A indução anestésica para a intubação orotraqueal (IOT) geralmente é baseada no uso de 3 classes de drogas: opioide, hipnótico e bloqueador neuromuscular. Contudo, o uso do fentanil, opioide mais usado, está associado a potencialização dos efeitos cardiodepressores dos hipnóticos, o que pode piorar o prognóstico do paciente. 

Nesse sentido, um estudo, — The effect of ketamine and fentanyl on haemodynamics during intubation in pre-hospital and retrieval medicine —, publicado no Acta Anaesthesiologica Scandinavica em dezembro de 2022, avaliou o impacto hemodinâmico da indução com fentanil e cetamina para a intubação orotraqueal.

O objetivo do estudo foi avaliar o efeito hemodinâmico da adição de fentanil à cetamina no momento pós-intubação orotraqueal.

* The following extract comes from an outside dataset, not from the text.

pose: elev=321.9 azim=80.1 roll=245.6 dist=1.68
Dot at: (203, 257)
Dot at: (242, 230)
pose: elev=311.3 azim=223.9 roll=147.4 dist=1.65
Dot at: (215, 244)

Como o estudo foi realizado 

– Esse foi um estudo observacional retrospectivo;

– Um total de 804 pacientes foram incluídos na análise;

– Formaram-se dois grupos: grupo cetamina (669 pacientes) e grupo cetamina e fentanil (135 pacientes);

– A dose de cetamina foi de 1,25 mg/kg e a de fentanil foi de 1,1 mcg/kg;

– Os desfechos primários foram as alterações na Pressão Arterial Sistólica (PAS) do paciente de acordo com a sua linha de base.

Resultados

– A taxa de sucesso da intubação foi de 95% em ambos os grupos;

– Na análise multivariada, foi identificado que a idade, o peso e a PAS baixa no momento da indução são fatores que aumentam as variações pós-intubação;

– O fentanil não foi associado ao aumento da incidência das alterações pressóricas do desfecho primário;

– A hipotensão pós-intubação foi associada com os seguintes fatores: maior idade e PAS baixa no momento da indução;

– A hipertensão pós-intubação foi associada com o aumento do peso do paciente e com a PAS elevado no momento da indução.

Conclusão

O estudo relata que a adição de fentanil à cetamina para a intubação orotraqueal (IOT) não foi responsável por gerar alterações hemodinâmicas pós-intubação. Entretanto, o autor afirma que as doses usadas foram relativamente baixas e aponta para a necessidade de mais estudos para confirmar os achados.